2021-12-01 33521, 2021
alastairp
unfortunately, right about the time we released it, people got all in on deep learning, which requires orders of magnitude more features than what we put in AB
2021-12-01 33503, 2021
alastairp
and training models once you have more than ~1000 examples starts taking exponentially more time
2021-12-01 33529, 2021
alastairp
so again - in small sets of research data, the data + algorithms looked good, and really did give good results
2021-12-01 33501, 2021
alastairp
but if you try and apply a 8 class genre classifier to a million tracks, you're going to have problems real quick
2021-12-01 33512, 2021
reosarevok
Sure
2021-12-01 33542, 2021
reosarevok
So essentia isn't expected to be updated with deep learning algos?

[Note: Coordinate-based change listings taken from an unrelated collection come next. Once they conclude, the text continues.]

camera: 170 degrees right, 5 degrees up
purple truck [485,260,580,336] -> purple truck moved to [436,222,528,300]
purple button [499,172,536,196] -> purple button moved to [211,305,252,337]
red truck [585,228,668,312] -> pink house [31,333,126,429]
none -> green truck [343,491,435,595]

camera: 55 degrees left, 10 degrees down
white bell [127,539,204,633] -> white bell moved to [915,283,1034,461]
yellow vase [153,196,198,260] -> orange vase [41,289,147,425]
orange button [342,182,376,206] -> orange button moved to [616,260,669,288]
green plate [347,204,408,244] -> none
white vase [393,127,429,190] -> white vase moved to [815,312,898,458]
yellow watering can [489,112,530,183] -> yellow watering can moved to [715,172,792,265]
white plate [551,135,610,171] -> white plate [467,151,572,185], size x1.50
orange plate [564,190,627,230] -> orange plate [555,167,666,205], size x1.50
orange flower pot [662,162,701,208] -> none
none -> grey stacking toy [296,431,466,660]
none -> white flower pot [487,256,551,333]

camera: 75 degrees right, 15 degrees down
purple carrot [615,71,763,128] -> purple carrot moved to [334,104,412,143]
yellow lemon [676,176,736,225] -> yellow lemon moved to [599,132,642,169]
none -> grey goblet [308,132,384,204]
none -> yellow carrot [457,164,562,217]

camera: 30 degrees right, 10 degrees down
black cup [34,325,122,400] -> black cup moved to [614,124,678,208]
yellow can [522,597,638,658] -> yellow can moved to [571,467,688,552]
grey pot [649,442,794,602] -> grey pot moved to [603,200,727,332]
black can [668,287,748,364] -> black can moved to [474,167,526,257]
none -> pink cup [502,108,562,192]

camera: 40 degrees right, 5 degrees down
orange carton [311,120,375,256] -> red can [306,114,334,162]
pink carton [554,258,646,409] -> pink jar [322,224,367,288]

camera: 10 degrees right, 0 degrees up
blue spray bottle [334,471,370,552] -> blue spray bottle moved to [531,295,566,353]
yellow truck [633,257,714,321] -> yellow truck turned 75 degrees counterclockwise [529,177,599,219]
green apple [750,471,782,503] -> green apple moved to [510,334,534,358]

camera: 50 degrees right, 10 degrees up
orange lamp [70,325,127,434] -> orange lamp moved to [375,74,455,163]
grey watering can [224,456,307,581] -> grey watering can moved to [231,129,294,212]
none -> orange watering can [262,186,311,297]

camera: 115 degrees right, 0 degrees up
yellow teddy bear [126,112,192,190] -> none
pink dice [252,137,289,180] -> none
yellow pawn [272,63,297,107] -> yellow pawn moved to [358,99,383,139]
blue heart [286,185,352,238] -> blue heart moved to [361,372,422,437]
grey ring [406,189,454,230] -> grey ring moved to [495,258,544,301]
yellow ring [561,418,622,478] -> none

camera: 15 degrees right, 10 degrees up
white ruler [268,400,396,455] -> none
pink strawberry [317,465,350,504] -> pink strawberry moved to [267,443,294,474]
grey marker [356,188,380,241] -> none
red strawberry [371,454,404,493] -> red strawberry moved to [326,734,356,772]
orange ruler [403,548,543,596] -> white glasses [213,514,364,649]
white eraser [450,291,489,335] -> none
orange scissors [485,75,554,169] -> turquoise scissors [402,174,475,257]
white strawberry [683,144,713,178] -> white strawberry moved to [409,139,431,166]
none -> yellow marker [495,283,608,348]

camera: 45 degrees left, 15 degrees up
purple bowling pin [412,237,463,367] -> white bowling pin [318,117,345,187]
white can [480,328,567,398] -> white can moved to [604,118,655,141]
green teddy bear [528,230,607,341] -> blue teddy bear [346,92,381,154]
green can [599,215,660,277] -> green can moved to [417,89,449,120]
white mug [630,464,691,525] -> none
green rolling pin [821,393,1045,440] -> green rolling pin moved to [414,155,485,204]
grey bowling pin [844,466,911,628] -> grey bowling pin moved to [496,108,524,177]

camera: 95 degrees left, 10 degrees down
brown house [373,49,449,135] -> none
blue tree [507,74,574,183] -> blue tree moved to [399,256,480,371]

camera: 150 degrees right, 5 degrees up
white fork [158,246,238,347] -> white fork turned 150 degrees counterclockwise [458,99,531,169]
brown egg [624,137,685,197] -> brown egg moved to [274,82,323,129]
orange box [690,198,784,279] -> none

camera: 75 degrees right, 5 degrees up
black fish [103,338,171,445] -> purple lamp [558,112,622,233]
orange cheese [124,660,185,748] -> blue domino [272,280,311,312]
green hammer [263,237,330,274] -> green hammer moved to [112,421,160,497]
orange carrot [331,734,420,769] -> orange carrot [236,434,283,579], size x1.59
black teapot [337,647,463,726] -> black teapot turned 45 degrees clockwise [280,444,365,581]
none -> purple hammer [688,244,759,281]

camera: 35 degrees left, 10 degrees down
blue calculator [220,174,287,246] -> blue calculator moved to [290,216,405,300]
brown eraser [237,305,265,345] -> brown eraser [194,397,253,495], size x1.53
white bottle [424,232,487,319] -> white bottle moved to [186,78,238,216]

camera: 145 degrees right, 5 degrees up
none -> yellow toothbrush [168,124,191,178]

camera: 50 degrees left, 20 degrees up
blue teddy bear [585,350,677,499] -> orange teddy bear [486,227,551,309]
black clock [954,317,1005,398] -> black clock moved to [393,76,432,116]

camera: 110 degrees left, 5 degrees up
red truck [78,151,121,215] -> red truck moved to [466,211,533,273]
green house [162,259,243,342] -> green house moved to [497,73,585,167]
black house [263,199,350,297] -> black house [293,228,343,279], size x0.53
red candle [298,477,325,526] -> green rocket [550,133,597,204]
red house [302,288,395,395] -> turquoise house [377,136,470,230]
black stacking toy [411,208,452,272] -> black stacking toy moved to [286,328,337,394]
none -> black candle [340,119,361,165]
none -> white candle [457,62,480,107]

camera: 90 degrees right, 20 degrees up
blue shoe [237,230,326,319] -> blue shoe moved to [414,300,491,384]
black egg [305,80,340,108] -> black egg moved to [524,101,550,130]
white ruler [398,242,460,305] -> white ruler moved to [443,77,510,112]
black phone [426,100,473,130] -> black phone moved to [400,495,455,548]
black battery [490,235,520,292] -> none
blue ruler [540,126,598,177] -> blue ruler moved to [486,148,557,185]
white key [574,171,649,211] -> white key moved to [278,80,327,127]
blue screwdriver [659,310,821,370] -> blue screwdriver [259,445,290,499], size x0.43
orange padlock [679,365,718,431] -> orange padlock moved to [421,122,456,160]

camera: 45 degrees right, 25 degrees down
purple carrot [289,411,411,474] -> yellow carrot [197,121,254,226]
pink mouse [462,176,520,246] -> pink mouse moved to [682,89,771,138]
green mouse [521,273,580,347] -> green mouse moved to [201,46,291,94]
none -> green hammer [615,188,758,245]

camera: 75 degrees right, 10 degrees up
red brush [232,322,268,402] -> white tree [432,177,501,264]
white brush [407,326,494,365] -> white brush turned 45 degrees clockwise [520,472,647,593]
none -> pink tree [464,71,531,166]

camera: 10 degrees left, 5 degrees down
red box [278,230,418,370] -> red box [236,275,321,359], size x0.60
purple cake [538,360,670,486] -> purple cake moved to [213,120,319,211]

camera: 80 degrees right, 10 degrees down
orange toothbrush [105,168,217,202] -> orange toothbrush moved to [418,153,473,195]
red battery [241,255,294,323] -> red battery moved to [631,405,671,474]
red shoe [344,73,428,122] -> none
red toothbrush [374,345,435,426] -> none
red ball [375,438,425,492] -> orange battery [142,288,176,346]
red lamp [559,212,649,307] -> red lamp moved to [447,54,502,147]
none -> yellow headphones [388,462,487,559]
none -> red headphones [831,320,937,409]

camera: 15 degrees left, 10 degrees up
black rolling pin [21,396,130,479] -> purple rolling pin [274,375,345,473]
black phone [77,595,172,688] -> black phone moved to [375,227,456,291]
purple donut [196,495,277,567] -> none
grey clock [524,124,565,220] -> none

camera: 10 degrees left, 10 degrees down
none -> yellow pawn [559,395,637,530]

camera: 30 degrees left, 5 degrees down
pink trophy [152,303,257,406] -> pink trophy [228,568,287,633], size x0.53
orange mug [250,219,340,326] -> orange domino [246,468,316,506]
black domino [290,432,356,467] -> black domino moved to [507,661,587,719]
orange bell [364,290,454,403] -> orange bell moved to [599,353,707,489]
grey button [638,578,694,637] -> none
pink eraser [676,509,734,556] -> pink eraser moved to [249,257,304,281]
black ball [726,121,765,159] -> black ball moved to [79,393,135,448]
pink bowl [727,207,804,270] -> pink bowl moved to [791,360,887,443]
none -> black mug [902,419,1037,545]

So, remind me, how does AB work with essentia again?
2021-12-01 33532, 2021
reosarevok
Is essentia the bit that runs on the files locally, then submits the data up to AB?
2021-12-01 33546, 2021
reosarevok
(just wondering about the "orders of magnitude more features than what we put in AB")
2021-12-01 33526, 2021
alastairp
right. essentia is a library of algorithms (some are "process this audio into a representation that can be used for machine learning" and some are "give me the bpm of audio). there is a single binary which runs a bunch of different algorithms over an audio file (the 'music extractor'), which is the AB extractor. then the ab submitter takes the result of that and submits it
So "orders of magnitude more features than what we put in AB" just means "because we haven't updated it"?
2021-12-01 33513, 2021
reosarevok
Or is there actually a hardcoded issue why AB can't support those?
2021-12-01 33520, 2021
alastairp
partially yes, just a matter of adding it (as I said at the beginning of this discussion, we had already started having a discussion about adding a new data type/extractor to AB)
2021-12-01 33518, 2021
alastairp
partially no - the more detailed data that you add, the easier it becomes to reverse that data back into audio
2021-12-01 33539, 2021
alastairp
so then the question of what AB is changes a bit - do you want it to just output single, good values? (accurate bpm, key, etc). if so, you can do this but then you can't use the data in the database to improve algorithms. you have to improve them on external collections of music, then roll out a new version, and do what we discussed about rotating old versions out
2021-12-01 33526, 2021
alastairp
or maybe you want it to be a collection of detailed features that allow people to use these features independently to build new models, new algorithms etc without needing to have access to large collections of audio
2021-12-01 33500, 2021
reosarevok
So now we're doing a) ?
2021-12-01 33525, 2021
reosarevok
Also, "add detailed data, and see what ungodly mess comes back when trying to turn it back into audio" sounds hilarious
2021-12-01 33516, 2021
alastairp
current AB is a bit of both - it includes specific features that required detailed audio data (bpm, key), but then it includes the chroma features which are used for training new models
2021-12-01 33514, 2021
alastairp
https://gist.github.com/bmcfee/a40c3ab83f166a3892… this is an interesting experiment doing exactly that - we have some demo pages somewhere that allow us to play back the reproduced audio, let me see if I can find it
2021-12-01 33507, 2021
reosarevok
So the doubt is "how many more features can we allow before someone sues us for piracy"?